There’s evidence that fat and animal protein may be conducive to high levels of training. Some studies indicate that ultra-low-fat diets can deplete testosterone; after all, cholesterol is a building block for sex steroid hormones. Omega-3 fatty acids, while not directly contributing to performance, have an anti-inflammatory effect, and may expedite recovery. On the other hand, don’t take in a lot of fat before or during an event; it’ll delay gastric emptying, preventing your muscles from getting the fuel they need.

When it comes to familiar A-Z vitamin and mineral supplements, there’s not a lot of evidence that they augment performance; on the other hand, deficiencies of critical nutrients can undermine repair and immunity when energy demands and repetitive stress reach high levels. For example, additional vitamin C curbs the tendency of marathoners to come down with post-race upper respiratory infections; there’s a hint vitamin D might help muscular strength and cardiovascular capacity; athletes deficient in D may be predisposed to stress fractures; and magnesium is an electrolyte whose loss in perspiration can lead to muscle weakness and cramps.

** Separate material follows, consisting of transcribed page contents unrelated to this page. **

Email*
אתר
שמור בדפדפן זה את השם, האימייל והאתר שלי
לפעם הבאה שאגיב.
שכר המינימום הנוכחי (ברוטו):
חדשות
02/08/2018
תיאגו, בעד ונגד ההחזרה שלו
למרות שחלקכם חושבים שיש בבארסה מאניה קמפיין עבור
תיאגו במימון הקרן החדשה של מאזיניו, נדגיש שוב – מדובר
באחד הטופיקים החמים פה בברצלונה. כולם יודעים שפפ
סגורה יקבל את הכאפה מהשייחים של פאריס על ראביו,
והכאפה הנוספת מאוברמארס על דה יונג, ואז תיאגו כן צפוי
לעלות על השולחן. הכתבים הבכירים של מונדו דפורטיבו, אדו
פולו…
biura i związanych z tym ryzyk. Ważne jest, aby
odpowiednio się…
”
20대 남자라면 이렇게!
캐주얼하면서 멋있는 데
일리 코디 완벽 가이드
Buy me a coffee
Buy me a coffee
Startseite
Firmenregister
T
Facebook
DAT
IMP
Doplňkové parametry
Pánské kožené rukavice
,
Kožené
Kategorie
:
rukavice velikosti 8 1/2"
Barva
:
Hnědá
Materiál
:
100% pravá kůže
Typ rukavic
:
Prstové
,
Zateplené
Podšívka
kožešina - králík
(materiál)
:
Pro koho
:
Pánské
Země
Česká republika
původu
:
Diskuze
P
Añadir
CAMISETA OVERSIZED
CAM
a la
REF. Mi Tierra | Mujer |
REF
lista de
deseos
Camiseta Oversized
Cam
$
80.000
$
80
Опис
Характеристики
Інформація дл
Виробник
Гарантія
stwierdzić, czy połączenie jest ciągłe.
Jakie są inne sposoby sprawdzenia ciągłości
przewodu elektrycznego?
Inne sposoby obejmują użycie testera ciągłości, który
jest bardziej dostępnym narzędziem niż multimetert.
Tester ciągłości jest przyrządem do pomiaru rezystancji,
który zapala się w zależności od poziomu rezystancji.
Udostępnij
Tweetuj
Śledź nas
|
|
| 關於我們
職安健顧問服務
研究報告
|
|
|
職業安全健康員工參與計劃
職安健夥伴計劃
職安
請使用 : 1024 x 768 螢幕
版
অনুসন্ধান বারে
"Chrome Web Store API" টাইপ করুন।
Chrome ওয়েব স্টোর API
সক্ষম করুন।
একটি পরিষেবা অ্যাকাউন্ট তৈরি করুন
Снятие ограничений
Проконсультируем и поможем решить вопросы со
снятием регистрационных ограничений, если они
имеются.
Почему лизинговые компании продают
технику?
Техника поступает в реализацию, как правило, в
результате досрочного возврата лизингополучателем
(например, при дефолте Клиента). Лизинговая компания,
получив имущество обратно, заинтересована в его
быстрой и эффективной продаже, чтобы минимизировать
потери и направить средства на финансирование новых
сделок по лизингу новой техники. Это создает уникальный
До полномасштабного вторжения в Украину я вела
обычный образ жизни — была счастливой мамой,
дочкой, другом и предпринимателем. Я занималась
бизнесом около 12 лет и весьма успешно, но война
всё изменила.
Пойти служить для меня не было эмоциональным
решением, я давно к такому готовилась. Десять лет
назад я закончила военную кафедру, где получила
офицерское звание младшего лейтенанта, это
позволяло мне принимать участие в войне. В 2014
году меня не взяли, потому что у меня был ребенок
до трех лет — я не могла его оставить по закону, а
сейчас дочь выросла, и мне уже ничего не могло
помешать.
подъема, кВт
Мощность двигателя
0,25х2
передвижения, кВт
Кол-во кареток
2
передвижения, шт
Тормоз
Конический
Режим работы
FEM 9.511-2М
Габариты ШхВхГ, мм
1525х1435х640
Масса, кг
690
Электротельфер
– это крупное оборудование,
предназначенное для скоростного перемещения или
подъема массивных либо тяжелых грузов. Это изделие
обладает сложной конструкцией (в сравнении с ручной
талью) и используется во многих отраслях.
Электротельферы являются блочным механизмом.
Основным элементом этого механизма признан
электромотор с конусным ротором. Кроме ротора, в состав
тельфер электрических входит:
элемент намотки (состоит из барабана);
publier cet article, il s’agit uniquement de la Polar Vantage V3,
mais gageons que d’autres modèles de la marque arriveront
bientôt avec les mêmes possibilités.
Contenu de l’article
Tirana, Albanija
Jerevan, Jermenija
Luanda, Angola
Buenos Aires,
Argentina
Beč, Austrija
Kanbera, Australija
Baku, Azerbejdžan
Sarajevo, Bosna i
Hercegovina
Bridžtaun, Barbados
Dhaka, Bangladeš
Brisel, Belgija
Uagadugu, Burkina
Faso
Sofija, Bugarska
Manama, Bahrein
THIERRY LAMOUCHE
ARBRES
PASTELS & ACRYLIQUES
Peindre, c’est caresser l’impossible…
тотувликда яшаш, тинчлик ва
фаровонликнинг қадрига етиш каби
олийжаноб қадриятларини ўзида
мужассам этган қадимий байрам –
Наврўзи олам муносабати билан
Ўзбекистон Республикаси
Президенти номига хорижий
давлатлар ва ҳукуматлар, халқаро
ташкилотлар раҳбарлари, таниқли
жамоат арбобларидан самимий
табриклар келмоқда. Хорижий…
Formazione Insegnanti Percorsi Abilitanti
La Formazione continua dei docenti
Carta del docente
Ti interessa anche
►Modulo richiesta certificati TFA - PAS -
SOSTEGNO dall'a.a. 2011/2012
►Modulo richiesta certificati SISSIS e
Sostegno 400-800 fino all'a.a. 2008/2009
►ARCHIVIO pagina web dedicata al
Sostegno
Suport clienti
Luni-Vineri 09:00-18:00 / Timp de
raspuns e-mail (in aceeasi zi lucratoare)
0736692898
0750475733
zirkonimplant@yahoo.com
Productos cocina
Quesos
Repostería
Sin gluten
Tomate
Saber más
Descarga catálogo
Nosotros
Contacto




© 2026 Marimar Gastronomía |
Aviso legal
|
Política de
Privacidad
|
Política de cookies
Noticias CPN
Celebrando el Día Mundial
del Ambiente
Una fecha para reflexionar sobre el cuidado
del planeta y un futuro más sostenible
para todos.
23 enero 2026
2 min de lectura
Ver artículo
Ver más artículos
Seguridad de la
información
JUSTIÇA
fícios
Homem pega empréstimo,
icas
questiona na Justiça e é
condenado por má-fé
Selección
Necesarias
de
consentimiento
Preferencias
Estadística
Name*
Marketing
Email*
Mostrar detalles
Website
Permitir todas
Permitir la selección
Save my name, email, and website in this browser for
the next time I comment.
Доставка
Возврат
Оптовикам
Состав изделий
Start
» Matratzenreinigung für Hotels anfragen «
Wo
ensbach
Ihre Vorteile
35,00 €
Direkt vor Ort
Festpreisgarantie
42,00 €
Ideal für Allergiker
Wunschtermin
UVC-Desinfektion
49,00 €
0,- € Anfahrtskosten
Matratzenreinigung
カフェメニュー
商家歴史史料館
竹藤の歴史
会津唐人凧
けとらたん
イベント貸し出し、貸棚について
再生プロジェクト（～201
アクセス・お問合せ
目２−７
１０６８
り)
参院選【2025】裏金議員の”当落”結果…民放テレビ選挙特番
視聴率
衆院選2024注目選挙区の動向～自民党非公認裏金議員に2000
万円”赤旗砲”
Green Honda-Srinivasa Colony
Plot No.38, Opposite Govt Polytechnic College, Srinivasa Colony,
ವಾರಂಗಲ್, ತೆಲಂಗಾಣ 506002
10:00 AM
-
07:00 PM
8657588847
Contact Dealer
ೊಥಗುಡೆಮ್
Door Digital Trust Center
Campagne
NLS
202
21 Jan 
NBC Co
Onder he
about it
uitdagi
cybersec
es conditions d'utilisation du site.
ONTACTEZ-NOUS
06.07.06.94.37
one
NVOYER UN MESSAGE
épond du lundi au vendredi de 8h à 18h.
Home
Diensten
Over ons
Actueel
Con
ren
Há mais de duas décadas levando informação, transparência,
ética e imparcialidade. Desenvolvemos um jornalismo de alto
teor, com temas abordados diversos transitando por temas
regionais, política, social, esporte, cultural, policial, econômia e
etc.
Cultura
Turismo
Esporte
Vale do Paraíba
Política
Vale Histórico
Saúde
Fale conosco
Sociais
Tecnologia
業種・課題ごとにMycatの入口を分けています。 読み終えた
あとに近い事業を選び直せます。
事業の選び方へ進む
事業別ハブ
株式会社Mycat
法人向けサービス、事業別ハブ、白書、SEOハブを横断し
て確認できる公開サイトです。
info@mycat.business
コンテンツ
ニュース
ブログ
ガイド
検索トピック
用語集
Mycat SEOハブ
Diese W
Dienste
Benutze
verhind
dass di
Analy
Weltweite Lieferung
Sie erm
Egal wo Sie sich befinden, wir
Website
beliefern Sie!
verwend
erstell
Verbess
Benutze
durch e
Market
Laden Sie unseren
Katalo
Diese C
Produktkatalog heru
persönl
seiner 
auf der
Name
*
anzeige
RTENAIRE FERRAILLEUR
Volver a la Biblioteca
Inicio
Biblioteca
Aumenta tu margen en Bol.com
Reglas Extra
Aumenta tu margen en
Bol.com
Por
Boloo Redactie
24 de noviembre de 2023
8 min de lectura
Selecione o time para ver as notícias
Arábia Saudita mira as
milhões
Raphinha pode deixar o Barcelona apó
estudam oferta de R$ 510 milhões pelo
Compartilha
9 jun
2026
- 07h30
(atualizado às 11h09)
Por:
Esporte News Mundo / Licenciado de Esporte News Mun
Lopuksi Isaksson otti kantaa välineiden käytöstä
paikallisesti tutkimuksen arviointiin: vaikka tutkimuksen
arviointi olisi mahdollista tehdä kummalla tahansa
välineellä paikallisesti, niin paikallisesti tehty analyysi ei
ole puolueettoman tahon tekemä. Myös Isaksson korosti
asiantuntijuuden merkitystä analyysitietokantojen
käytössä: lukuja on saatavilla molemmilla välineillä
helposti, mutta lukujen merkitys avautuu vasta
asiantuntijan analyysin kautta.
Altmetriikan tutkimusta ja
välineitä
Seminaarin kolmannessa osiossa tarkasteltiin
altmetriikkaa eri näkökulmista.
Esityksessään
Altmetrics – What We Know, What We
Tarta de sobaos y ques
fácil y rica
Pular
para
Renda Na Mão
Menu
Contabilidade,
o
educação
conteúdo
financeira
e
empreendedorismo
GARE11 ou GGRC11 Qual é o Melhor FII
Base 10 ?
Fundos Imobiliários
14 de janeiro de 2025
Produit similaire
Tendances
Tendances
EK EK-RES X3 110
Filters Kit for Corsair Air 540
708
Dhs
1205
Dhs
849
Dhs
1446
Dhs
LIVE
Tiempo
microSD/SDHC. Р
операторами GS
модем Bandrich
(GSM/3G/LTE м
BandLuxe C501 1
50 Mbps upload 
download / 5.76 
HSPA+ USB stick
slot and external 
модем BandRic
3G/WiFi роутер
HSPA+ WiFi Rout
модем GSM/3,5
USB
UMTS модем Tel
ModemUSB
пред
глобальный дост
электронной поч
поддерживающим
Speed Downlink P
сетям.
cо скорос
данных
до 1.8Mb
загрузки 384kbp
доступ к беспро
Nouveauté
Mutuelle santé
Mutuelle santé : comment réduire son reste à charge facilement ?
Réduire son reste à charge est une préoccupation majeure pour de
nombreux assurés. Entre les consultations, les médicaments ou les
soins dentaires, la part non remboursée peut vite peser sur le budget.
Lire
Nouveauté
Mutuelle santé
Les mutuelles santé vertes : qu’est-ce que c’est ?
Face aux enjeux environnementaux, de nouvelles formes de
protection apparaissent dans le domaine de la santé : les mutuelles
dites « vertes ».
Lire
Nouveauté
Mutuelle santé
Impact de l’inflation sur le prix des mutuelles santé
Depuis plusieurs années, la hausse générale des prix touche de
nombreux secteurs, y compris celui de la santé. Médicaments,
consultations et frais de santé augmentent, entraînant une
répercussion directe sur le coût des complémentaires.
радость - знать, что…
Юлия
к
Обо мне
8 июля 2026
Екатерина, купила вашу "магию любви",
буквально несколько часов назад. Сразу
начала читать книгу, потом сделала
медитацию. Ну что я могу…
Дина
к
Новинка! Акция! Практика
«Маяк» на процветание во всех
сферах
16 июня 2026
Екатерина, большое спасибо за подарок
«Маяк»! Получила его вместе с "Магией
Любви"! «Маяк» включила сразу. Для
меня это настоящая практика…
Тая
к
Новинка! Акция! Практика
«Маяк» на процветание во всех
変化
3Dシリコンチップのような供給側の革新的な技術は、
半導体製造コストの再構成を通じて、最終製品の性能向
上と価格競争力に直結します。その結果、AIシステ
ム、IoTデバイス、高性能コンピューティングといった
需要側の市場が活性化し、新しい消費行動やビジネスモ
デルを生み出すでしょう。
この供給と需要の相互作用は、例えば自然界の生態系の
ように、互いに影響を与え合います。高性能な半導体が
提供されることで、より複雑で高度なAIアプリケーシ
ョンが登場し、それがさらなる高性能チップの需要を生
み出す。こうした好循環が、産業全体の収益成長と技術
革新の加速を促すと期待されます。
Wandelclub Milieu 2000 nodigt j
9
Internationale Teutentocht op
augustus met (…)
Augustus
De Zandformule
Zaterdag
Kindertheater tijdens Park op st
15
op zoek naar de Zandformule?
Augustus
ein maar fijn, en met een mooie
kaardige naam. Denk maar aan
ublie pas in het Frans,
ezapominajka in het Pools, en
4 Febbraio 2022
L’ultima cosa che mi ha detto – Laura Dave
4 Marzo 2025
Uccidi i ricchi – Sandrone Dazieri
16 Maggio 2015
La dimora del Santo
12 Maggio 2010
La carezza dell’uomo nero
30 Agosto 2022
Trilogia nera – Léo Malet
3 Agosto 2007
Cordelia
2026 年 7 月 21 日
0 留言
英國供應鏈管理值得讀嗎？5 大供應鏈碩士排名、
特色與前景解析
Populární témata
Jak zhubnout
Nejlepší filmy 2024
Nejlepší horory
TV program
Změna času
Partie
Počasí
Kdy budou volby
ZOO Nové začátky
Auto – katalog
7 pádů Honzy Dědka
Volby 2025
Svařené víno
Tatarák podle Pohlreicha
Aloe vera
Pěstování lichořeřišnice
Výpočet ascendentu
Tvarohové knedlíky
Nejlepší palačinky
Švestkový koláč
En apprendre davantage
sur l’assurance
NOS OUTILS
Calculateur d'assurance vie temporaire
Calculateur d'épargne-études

After a thorough review of studies the ISSN did not find conclusive evidence for the efficacy of the following oft-touted over-the-counter sport supplements: agmatine, alpha-ketoglutarate and ornithine alpha-ketoglutarate, carnitine, ribose, arginine, citrulline, boron, chromium, CLA, MCT oil, aspartate, and zinc/magnesium aspartate (ZMA), fenugreek, gamma oryzanol, glutamine, so-called growth hormone releasers, vanadium, or tribulus.

On the other hand, ISSN found claims for ß-alanine, β-hydroxy β-methylbutyrate (HMB), caffeine, creatine and possibly branched-chain amino acids (BCAAs) to be at least partially warranted.

ISSN also gives credence to nitric oxide (NO) boosting nitrate supplements. A 2014 review states:

“There is reason to believe that enhancing NO bioavailability by augmenting the nitrate–nitrite–NO pathway may influence muscle function and exercise performance . . . dietary nitrate supplementation appears to represent a promising new approach for enhancing aspects of the physiological response to exercise, such as muscle efficiency and oxygenation, which might augment performance.”

Missing from ISSN’s analysis is Coenzyme Q10, for which substantial evidence attests to its ability to support mitochondrial energy production. A small study demonstrates it might enhance performance in both trained and untrained subjects, but more research is warranted.

There’s also Urolithin A, an extract of pomegranate, which a study in JAMA suggests might improve muscle strength and endurance in older individuals.

And, finally, there’s cocoa, whose ergogenic effects derive not merely from the trivial amounts of caffeine it delivers. There’s evidence that cocoa flavanols improve circulation and may speed recovery from muscle soreness. While controversy remains over whether chocolate can enhance performance, one study in the Journal of the International Society of Sports Nutrition, found that “after eating dark chocolate, riders used less oxygen when cycling at a moderate pace and also covered more distance in a two-minute flat-out time trial.”

Nutraingredients, a supplement trade publication, has just issued a warning about “dodgy ingredients” in sports supplements—mostly “natural” stimulants and hormone precursors. The evidence for their safety and efficacy is, at best, sketchy.